### PROVIDED PASSAGE ###

President Joe Biden delivers remarks on on his plan to stop the spread of the Delta variant and boost COVID-19 vaccinations, in the State Dinning Room of the White House on Thursday in Washington, D.C. Photo by Oliver Contreras/UPI | License Photo
Sept. 15 (UPI) -- Arizona Attorney General Mark Brnovich has filed a lawsuit against the Biden administration over its COVID-19 vaccine mandate for companies with more than 100 people, calling it unconstitutional and an attack against federalism.
In a statement Tuesday announcing the lawsuit, the Republican attorney general said the new measure President Joe Biden unveiled last week violated the Constitution as the federal government cannot force people to get the COVID-19 vaccine.
"The Biden administration is once again flouting our laws and precedents to push their radical agenda," Brnovich said. "There can be no serious or scientific discussion about containing the spread of COVID-19 that doesn't begin at our southern border."
The lawsuit was announced days after Biden unveiled his COVID-19 action plan called the Path out of the Pandemic, which included six pillars to combat the virus.

### DATA FOR ANALYSIS ###

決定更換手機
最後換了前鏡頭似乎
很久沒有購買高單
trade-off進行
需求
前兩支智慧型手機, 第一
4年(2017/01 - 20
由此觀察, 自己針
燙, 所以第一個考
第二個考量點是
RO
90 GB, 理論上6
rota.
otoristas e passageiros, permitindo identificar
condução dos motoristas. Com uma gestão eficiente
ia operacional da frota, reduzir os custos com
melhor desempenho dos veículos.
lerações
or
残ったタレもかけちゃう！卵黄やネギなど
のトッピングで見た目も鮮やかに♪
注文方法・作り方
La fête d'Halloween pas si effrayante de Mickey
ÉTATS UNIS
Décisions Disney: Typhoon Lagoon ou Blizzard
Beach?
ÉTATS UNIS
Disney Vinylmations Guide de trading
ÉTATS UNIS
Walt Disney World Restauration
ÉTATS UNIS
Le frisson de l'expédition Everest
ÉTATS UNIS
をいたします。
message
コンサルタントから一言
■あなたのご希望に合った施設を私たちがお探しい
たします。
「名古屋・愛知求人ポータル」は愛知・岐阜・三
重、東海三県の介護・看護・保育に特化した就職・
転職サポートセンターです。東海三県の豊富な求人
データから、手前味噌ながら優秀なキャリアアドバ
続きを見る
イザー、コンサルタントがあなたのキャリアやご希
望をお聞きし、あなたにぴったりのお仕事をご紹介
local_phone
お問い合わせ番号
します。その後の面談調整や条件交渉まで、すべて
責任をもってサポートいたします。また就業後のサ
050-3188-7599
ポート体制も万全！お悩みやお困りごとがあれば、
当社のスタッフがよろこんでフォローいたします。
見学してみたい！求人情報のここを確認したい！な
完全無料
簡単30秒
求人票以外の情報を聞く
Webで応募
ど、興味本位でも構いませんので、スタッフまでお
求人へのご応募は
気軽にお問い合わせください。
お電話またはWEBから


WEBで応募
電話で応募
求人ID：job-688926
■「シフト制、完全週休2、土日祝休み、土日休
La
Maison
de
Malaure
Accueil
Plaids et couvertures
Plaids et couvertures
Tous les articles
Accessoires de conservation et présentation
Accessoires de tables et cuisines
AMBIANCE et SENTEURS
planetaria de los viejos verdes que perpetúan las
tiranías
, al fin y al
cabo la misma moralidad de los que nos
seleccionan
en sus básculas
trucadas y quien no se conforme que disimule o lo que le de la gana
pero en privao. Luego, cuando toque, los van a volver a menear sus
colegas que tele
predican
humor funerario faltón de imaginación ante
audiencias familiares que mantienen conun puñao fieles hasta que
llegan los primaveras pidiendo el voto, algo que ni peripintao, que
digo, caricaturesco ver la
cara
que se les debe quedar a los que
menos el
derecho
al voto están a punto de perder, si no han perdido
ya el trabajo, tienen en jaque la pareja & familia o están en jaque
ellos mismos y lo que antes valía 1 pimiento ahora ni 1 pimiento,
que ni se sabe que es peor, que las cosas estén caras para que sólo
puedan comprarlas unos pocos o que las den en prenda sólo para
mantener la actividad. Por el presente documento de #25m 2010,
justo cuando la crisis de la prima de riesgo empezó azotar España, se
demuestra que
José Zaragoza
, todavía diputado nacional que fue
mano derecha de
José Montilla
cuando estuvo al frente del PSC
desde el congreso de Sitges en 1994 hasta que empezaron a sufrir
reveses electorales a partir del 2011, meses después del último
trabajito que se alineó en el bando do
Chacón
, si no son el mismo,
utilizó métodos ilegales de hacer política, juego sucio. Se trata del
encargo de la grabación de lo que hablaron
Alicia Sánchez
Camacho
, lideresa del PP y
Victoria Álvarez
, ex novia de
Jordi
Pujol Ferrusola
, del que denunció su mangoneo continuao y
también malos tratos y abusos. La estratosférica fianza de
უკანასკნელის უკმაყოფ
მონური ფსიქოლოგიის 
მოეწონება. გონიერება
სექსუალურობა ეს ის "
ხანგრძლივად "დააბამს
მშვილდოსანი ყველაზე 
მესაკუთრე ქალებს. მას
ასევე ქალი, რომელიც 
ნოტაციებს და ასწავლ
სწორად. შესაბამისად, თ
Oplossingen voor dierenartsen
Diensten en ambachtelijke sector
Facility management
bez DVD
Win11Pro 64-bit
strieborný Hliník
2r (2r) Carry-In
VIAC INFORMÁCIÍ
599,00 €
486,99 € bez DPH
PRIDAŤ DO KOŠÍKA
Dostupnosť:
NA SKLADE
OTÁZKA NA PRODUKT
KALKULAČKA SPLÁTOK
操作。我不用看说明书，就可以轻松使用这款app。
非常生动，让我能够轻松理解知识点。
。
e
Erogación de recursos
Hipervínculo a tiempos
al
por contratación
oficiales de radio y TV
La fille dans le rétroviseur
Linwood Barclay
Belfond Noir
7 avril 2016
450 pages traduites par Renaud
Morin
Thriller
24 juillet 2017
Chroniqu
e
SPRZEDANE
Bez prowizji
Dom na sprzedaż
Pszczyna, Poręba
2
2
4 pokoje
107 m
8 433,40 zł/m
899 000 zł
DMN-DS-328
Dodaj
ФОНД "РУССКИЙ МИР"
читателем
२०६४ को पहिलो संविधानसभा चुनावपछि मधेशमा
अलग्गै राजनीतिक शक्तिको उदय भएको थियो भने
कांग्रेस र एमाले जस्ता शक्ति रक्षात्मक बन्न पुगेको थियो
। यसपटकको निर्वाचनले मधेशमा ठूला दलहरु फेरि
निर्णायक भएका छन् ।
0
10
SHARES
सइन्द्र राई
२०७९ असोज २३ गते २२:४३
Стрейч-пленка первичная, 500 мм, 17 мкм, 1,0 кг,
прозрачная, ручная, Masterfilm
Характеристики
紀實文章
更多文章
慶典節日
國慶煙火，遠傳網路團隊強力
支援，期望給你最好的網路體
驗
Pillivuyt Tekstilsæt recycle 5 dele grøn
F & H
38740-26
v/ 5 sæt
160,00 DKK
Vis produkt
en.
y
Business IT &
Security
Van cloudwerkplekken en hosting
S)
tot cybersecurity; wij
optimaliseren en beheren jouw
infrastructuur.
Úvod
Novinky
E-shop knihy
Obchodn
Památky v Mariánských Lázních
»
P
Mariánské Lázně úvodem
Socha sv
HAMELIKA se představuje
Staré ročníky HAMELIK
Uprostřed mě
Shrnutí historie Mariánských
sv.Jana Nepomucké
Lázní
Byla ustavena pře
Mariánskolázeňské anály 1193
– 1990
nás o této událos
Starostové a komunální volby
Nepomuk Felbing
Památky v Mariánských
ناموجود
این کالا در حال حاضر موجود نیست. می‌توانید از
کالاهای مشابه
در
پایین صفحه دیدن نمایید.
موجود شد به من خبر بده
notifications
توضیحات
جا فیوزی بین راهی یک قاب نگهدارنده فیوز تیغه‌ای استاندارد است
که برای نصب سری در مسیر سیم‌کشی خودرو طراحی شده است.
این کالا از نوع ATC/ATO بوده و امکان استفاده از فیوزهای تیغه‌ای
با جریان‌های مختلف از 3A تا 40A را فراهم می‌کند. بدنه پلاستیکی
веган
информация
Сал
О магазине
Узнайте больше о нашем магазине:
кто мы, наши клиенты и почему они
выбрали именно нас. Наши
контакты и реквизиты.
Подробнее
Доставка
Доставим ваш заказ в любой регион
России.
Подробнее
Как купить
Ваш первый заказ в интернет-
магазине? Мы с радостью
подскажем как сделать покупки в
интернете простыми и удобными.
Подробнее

###

◆ **ASSIGNED TASK 1**:
In the Arizona lawsuit article, rewrite the text starting at "The lawsuit was" and ending at "combat the virus.", changing "action plan" to "strategy".
◆ **ASSIGNED TASK 2**:
According to the Arizona lawsuit article, which companies does the vaccine mandate apply to?

◆ **ANSWER SECTION 1**:
The lawsuit was announced days after Biden unveiled his COVID-19 strategy called the Path out of the Pandemic, which included six pillars to combat the virus.

◆ **ANSWER SECTION 2**:
Companies with more than 100 people.